Jeff Suggs, Emergency Management Coordinator for the City of La Porte, Texas, discusses the city’s unique challenge and solution.
Challenge
Before Alertus, we had another system for emergency notification, which used a VHF radio signal to contact our schools and public buildings. The dispatcher would have to speak over a microphone and tell people about the situation. The problem was someone had to be in the room to hear it. If the speaker was turned down or the battery was dead, we always had to follow up with a phone call, which just took too long.
“The Alert Beacon® cuts down a lot of the front-end time of getting information to people so they can react.
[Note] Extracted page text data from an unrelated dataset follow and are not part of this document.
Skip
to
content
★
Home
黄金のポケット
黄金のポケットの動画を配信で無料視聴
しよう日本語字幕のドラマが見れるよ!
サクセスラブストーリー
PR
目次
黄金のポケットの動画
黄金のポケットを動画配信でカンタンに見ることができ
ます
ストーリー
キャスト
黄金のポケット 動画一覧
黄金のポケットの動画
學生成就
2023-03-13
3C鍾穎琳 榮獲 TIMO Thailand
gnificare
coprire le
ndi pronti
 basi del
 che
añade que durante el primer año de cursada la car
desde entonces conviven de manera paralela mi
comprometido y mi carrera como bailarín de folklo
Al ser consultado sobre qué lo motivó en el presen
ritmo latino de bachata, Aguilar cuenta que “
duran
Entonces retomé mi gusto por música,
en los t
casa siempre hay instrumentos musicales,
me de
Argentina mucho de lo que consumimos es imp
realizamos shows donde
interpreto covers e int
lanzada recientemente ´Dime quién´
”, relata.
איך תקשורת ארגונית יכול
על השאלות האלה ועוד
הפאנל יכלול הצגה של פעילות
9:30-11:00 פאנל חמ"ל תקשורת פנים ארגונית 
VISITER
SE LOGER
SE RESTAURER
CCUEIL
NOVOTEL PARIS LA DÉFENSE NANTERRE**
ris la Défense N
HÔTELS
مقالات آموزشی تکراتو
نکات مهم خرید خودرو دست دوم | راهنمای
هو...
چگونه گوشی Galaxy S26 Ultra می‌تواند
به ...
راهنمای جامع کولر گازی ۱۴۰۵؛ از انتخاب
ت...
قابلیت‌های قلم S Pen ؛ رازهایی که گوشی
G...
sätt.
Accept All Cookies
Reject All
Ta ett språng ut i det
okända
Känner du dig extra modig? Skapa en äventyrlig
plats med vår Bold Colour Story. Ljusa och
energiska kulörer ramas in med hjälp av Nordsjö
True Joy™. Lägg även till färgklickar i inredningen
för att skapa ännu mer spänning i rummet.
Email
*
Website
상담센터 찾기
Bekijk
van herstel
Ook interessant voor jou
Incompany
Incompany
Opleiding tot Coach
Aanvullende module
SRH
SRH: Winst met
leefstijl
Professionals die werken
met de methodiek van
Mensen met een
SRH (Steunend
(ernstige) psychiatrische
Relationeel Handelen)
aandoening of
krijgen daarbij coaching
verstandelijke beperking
Alertus is a great tool in that it’s very speedy in its message delivery.”
Solution
I started looking at other systems and ran across Alertus at a conference. I liked the idea of a device that flashed instead of relying on someone speaking into a microphone.
All our school buildings have Alert Beacons installed, as well as our libraries, city hall, recreation centers, senior centers, and any public building. The intent and the idea for the future is to branch out the Alertus System further into the community.
Handling Hazardous Materials Risk
La Porte has the largest concentration of chemical plants in the world. With 48 chemical facilities and two ports, thousands of miles of plants and pipelines, and hundreds of trucks going through every day, there’s a definite risk of a hazardous material incident.
We’ve partnered with some of our chemical plants, and we now have Alert Beacons in those facilities; that way, those locations have that same information.
Alertus lets us communicate as fast as possible to the general public, especially our schools, to get them to shelter in place during those incidents. In that respect, we’re starting to work with Alertus on private entities in the city and public facilities to have a city-wide notification system.
Third-Party Notification System Integration
In the future, will we use more scrolling signs and integrate more into the system? Absolutely. Alertus is willing to work with almost any third-party notification company to strengthen your system. We have another notification system called Blackboard Connect and Alertus integrated with that company so that we can activate them simultaneously.
Alertus will reach out to whomever; they’re willing to work with anyone to increase the number of notification tools in your toolbox.
Conclusion
We want to go ahead and continue to build relationships with private companies to increase our coverage area. We also want to make sure that our neighbors get involved. I know that after we got the Alertus System, one of our neighboring cities, Pasadena, has now installed 100 Alert Beacons, and another neighbor, Deer Park, is also looking at getting the Alertus System. I think that other people are taking notice because we’re moving forward with Alertus here and others get a chance to see what Alertus can do.
Ultimately, we’d like to see others adopting Alertus on a large scale so that the Alertus System becomes recognizable, something that everyone knows about. Whether someone walks into a school building here, a neighboring city hall, or a fire station in another county, they’ll see that Alert Beacon and feel protected.